Currently, the Council has its eyes on two dairies in Merced County, where the group has been monitoring nitrate levels in neighborhoods near dairies and found elevated rates: north of Fresno—one where owners are trying to add 1,700 cows—and another where they’re looking to add 2,100.

Due to provisions in the California Environmental Quality Act (CEQA), the expansions trigger the need for CEQA reviews, and the Leadership Council provided comments on environmental documents. A coalition of Central Valley residents is also asking the State Water Resources Control Board to do a better job of overseeing the regional water board’s regulation of areas in the Central Valley and find ways to ensure that groundwater and drinking water resources are better protected.

What is the Dairy Industry Stance?

California Dairy, Inc.—the largest dairy cooperative in the Central Valley—didn’t respond to our request for comment. And while the National Dairy Council shared its overall sustainability goals with us, it didn’t want to comment about water use in California.

However, one public document—produced by a dairy industry group as part of a monitoring program required by the Regional Water Quality Board—does tell a compelling story about Big Dairy’s role in nitrate pollution in the Central Valley. It reports on wells monitored throughout the Central Valley over a seven-year period and found “a challenge of a scale that requires thoughtful, expansive solutions backed by strategic planning, sustained effort, and long-term commitment.” The report goes on to say that “even if all farming was permanently stopped, it would take many decades for groundwater nitrate-N concentrations in the production aquifer to decline below the Maximum Contamination Limit of 10 mg/L.”

“They’ve acknowledged that essentially all dairies in California or at least in the Central Valley region are polluting groundwater actively today in a way that makes the water undrinkable,” says Claiborne. “They’re asking for up to 35 years to try to stop polluting. But we think it needs to happen much, much faster than that.”

Community Water Center’s De Anda agrees. “Do I think we’re moving in the right direction? Absolutely. We’ve come a long way,” she says. “The regional water board is saying, ‘It’s not that we’re not going to regulate nitrate pollution, it’s how we’re going to do that.’ So, there has been that shift. But it’s been a very slow shift. And, in reality, residents have been exposed to this toxic water for a long time.”

Meanwhile, the Milk Producers Council is also focused on advocating for more water storage infrastructure and ways to capture the increased rain during rare flood years.

Switching to Almond Milk?

Almond orchards cover around 1.3 million acres and account for a huge percentage of the agricultural water used in California. According to Food & Water Watch’s 2021 analysis of industry data, the industry was planning to send an estimated 1.5 trillion gallons of water to irrigate the crops that year. And while dairy operations do consume more water than almond farms do, Starbuck doesn’t think the solution to the current water shortage should rest entirely on the consumer.

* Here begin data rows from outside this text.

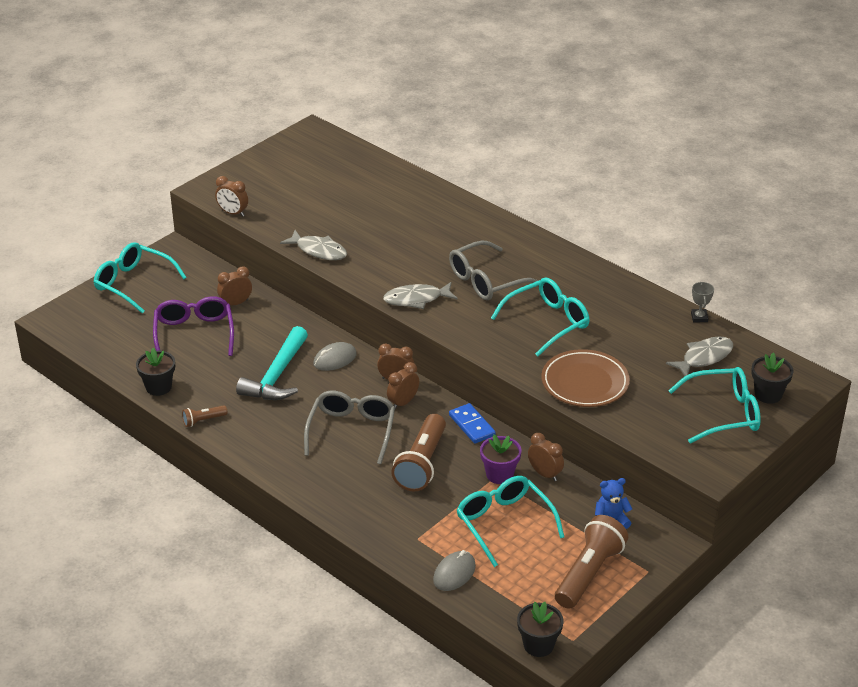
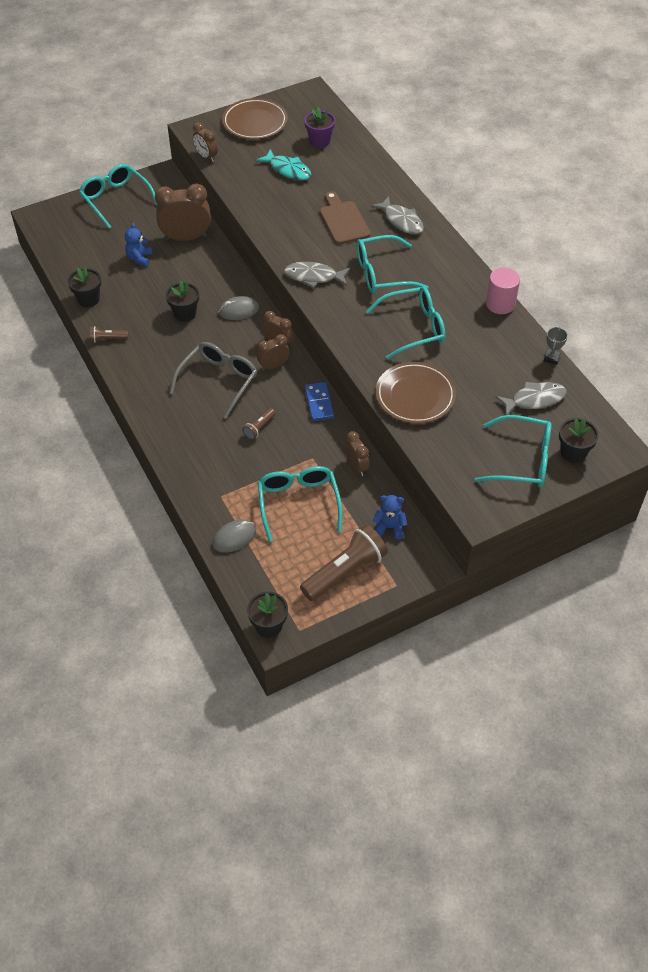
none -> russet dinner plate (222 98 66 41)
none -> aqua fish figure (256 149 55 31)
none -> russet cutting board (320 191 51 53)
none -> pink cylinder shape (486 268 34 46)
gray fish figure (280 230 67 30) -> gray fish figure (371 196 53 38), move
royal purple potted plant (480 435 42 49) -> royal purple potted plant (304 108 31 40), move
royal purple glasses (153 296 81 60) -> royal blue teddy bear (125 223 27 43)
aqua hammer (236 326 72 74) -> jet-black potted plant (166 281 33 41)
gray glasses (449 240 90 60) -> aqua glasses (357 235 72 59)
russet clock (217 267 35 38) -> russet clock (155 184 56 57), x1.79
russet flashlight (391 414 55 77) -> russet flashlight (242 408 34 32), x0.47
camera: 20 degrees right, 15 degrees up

“People might be on the fence about whether to drink dairy milk or almond milk. But I think some of that is just infighting between the two industries, which are competing [for resources]. It also points to the fallacy that it is within the consumer’s ability to fix this problem,” she says.

As Starbuck and other advocates we spoke to see it, changing policy and holding industry to account is far more important than any consumer choice. “I’m not saying that individual actions aren’t important,” she adds, “but we are never going to protect our resources for future generations if we don’t address these huge industries that have basically been given a green light, a free pass to use as much water as they like, however they like.”